By this point anyone that doesn’t understand that Microsoft is a services company (like all tech companies trend to, As Stallman Intended) with an OS section is a decade late to the party.
The Linux-Microsoft war only exists on the minds of GNU/Linux users.
Parodper,
Actually, microsoft were vehemently anti-linux throughout most of their existence. It’s only when it was clear that microsoft was loosing the services war that microsoft dialed back their anti-linux agenda.
Today microsoft has adapted and promotes linux & FOSS insofar that you can run it on windows or using their data center offerings. As far as the “war” goes, it might be over but then again many people still remember the old microsoft where embrace, extend, extinguish was microsoft’s dark strategy and maybe people are still wary that microsoft hasn’t truly given up it’s old ways.
Yeah, some people tend to anthropomorphize companies, and like to imagine themselves as being in the early ’00, when EEE was still a thing.
Parodper,
I’m certainly guilty of speaking this way myself. It’s happened several times even in the post you responded to. But I want to clarify that it’s more of a literary device for me. Saying “microsoft were vehemently anti-linux” is really meant as a stand in for “the people running microsoft were vehemently anti-linux”. I don’t mean to literally anthropomorphize the company, but many of us learned to speak this way and don’t do it consciously.
Honestly I think a big reason this stopped was the antitrust suit, the provisions of which ended not that long ago. Coincidentally or not, Microsoft has resumed some questionable tactics of using their OS monopoly to promote their browser. So have microsoft changed or will they do the power plays again if the opportunity arises? It’s hard to know for sure because they are good at playing the long game.
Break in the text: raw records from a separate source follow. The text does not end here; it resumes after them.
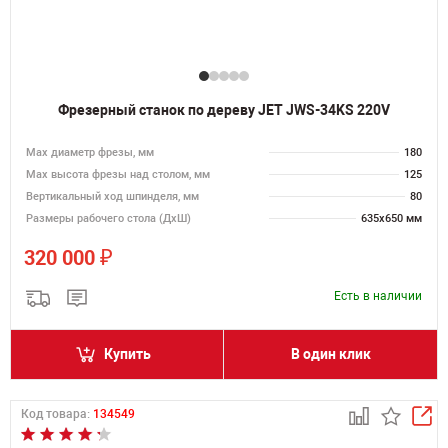
Фрезерный станок по дереву JET JWS-34KS 220V
Max диаметр фрезы, мм
180
Мах высота фрезы над столом, мм
125
Вертикальный ход шпинделя, мм
80
Размеры рабочего стола (ДхШ)
635х650 мм
₽
320 000
Есть в наличии
Купить
В один клик
Код товара:
134549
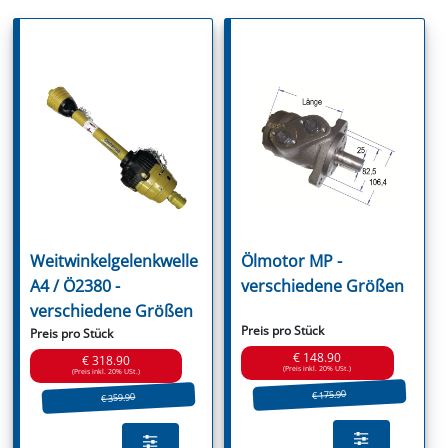
Weitwinkelgelenkwelle
Ölmotor MP -
A4 / Ö2380 -
verschiedene Größen
verschiedene Größen
Preis pro Stück
Preis pro Stück
€ 148.90
€ 318.90
(Preis inkl. 20% USt.)
(Preis inkl. 20% USt.)
€ 175.90
€ 359.90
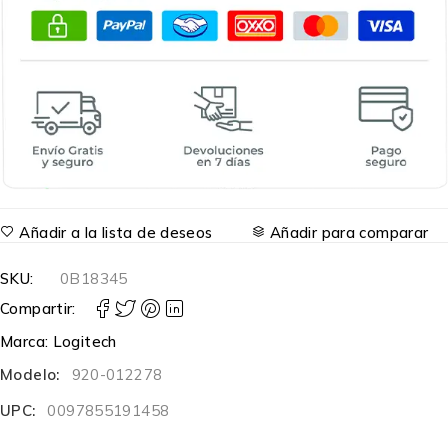
Añadir a la lista de deseos
Añadir para comparar
SKU:
0B18345
Compartir:
Marca:
Logitech
Modelo:
920-012278
UPC:
0097855191458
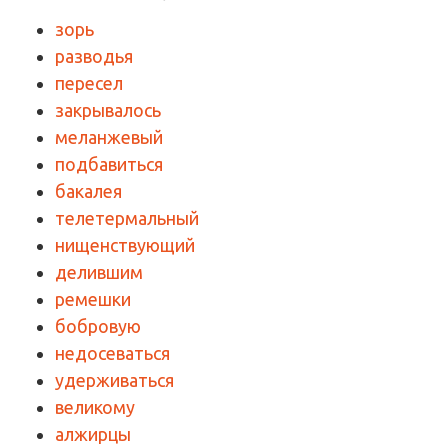
зорь
разводья
пересел
закрывалось
меланжевый
подбавиться
бакалея
телетермальный
нищенствующий
делившим
ремешки
бобровую
недосеваться
удерживаться
великому
алжирцы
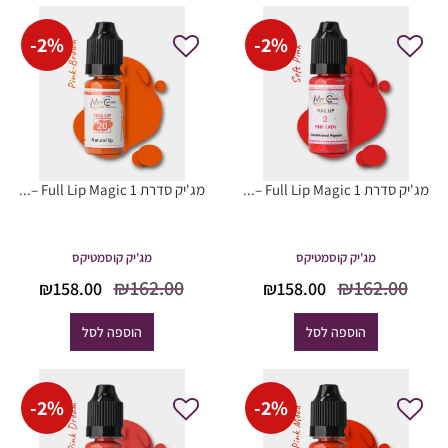
-
2
%
-
2
%
מג'יק סדרת Full Lip Magic 1 –...
מג'יק סדרת Full Lip Magic 1 –...
מג'יק קוסמטיקס
מג'יק קוסמטיקס
המחיר
המחיר
המחיר
המח
₪
162.00
₪
162.00
₪
158.00
₪
158.00
המקורי
הנוכחי
המקורי
הנוכ
היה:
הוא:
היה:
הוא
הוספה לסל
הוספה לסל
8.00.
₪162.00.
₪158.00.
₪162.00.
-
2
%
-
2
%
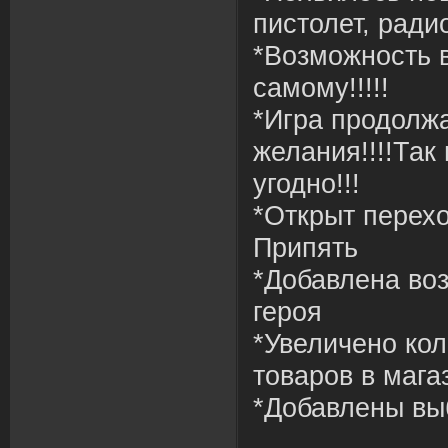
пистолет, ради
*Возможность 
самому!!!!!
*Игра продолж
желания!!!!Так
угодно!!!
*Открыт перех
Припять
*Добавлена воз
героя
*Увеличено ко
товаров в мага
*Добавлены вы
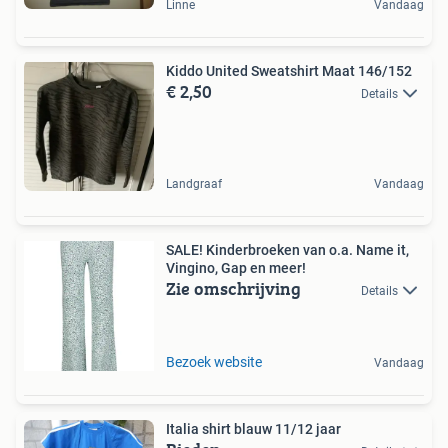
Linne
Vandaag
Kiddo United Sweatshirt Maat 146/152
€ 2,50
Details
Landgraaf
Vandaag
SALE! Kinderbroeken van o.a. Name it,
Vingino, Gap en meer!
Zie omschrijving
Details
Bezoek website
Vandaag
Italia shirt blauw 11/12 jaar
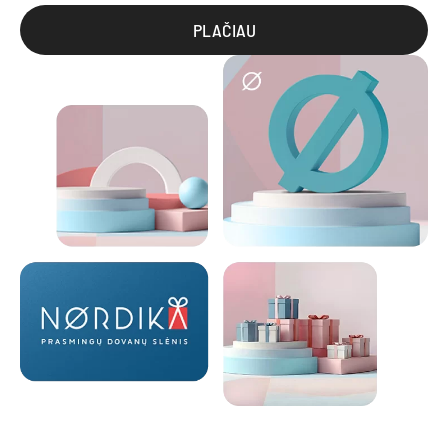
PLAČIAU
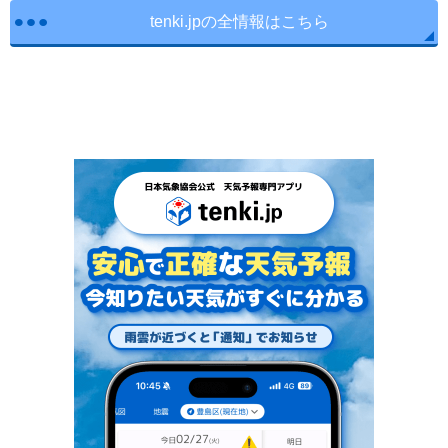
tenki.jpの全情報はこちら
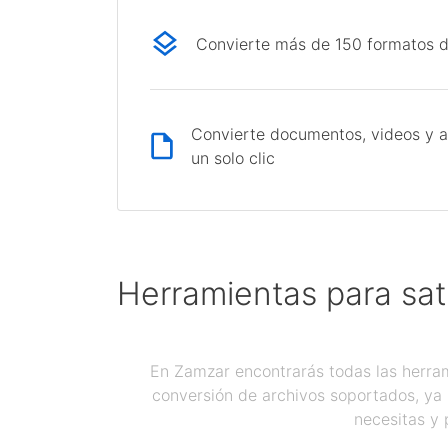
Convierte más de 150 formatos d
Convierte documentos, videos y a
un solo clic
Herramientas para sat
En Zamzar encontrarás todas las herram
conversión de archivos soportados, ya 
necesitas y 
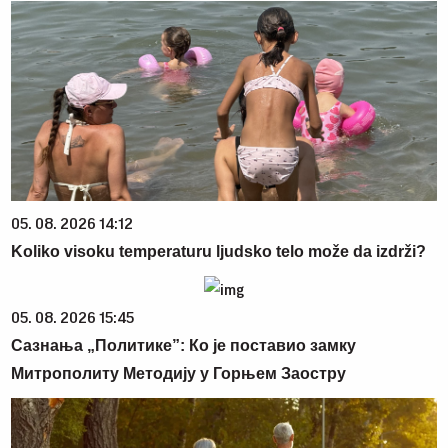
05. 08. 2026 14:12
Koliko visoku temperaturu ljudsko telo može da izdrži?
05. 08. 2026 15:45
Сазнања „Политике”: Ко је поставио замку
Митрополиту Методију у Горњем Заостру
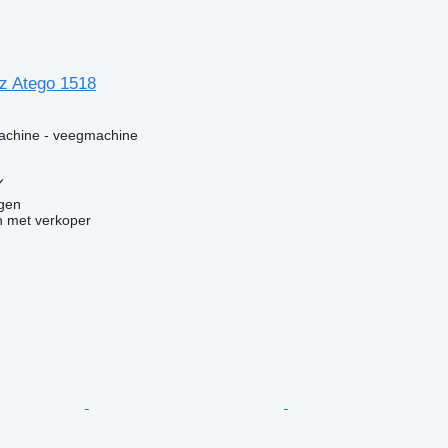
z Atego 1518
g
machine - veegmachine
✓
agen
 met verkoper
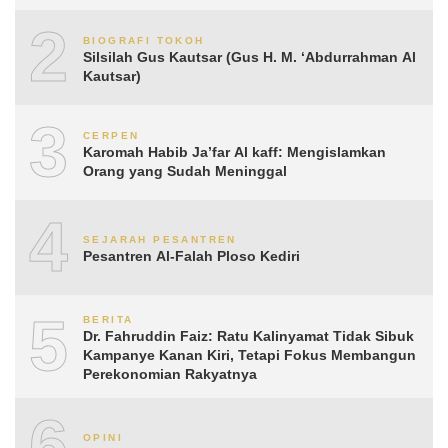
2
BIOGRAFI TOKOH
Silsilah Gus Kautsar (Gus H. M. ‘Abdurrahman Al
Kautsar)
3
CERPEN
Karomah Habib Ja’far Al kaff: Mengislamkan
Orang yang Sudah Meninggal
4
SEJARAH PESANTREN
Pesantren Al-Falah Ploso Kediri
5
BERITA
Dr. Fahruddin Faiz: Ratu Kalinyamat Tidak Sibuk
Kampanye Kanan Kiri, Tetapi Fokus Membangun
Perekonomian Rakyatnya
6
OPINI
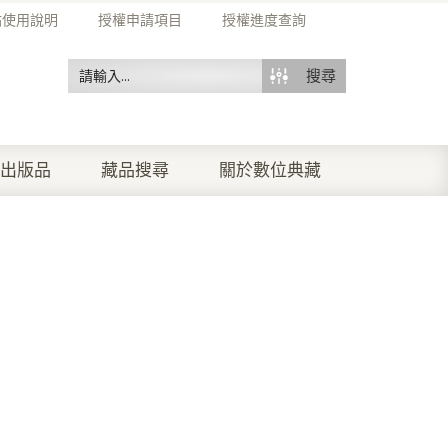
站使用說明
授權申請項目
授權進度查詢
搜尋
出版品
藏品搜尋
關於數位典藏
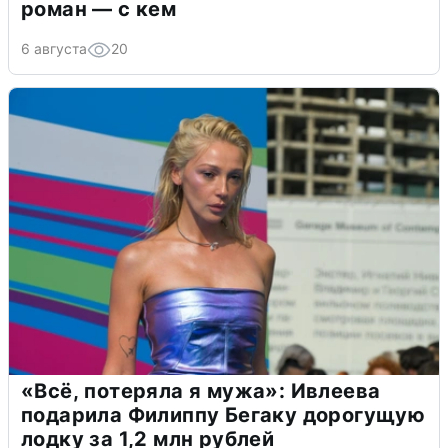
роман — с кем
6 августа
20
«Всё, потеряла я мужа»: Ивлеева
подарила Филиппу Бегаку дорогущую
лодку за 1,2 млн рублей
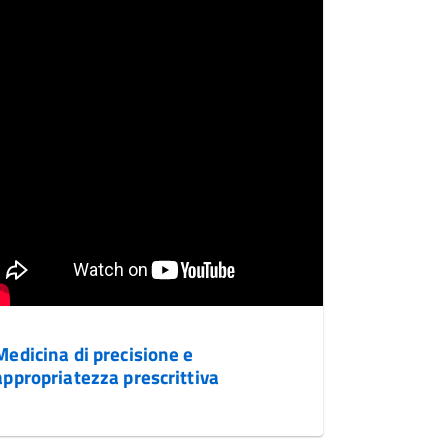
Medicina di precisione e
appropriatezza prescrittiva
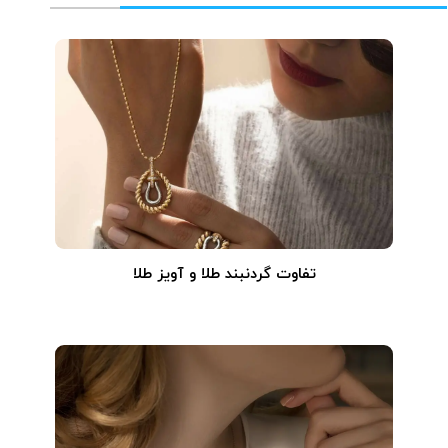
تفاوت گردنبند طلا و آویز طلا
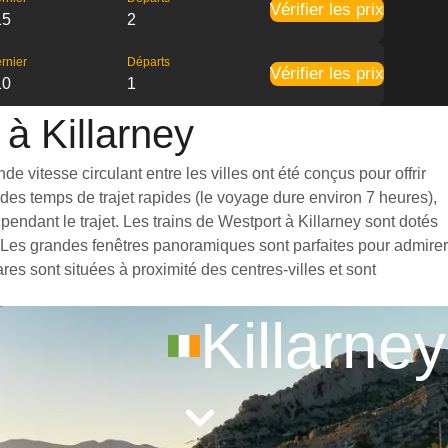
Vérifier les prix
15
2
rnier
Départs
Vérifier les prix
10
1
 à Killarney
e vitesse circulant entre les villes ont été conçus pour offrir
des temps de trajet rapides (le voyage dure environ 7 heures),
endant le trajet. Les trains de Westport à Killarney sont dotés
. Les grandes fenêtres panoramiques sont parfaites pour admirer
res sont situées à proximité des centres-villes et sont
Killarney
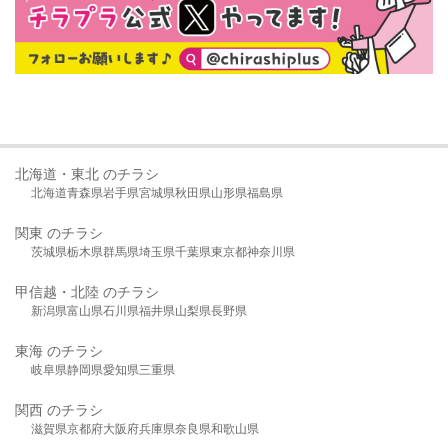
北海道・東北 のチラシ
北海道
青森県
岩手県
宮城県
秋田県
山形県
福島県
関東 のチラシ
茨城県
栃木県
群馬県
埼玉県
千葉県
東京都
神奈川県
甲信越・北陸 のチラシ
新潟県
富山県
石川県
福井県
山梨県
長野県
東海 のチラシ
岐阜県
静岡県
愛知県
三重県
関西 のチラシ
滋賀県
京都府
大阪府
兵庫県
奈良県
和歌山県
Personally I’m quite worried about the secure boot situation where most linux users are actually booting linux via microsoft’s secureboot keys. Even though most x86 computers allow owners to disable secure boot, windows no longer requires this to be the case and I find it alarming that microsoft have this power over so many computers by default. I worry about what could happen if a sufficiently ruthless CEO decided to exercise that control in a power play. And mark my words if it happens, it will be in the name of protecting users, which is the go-to excuse for more restrictions.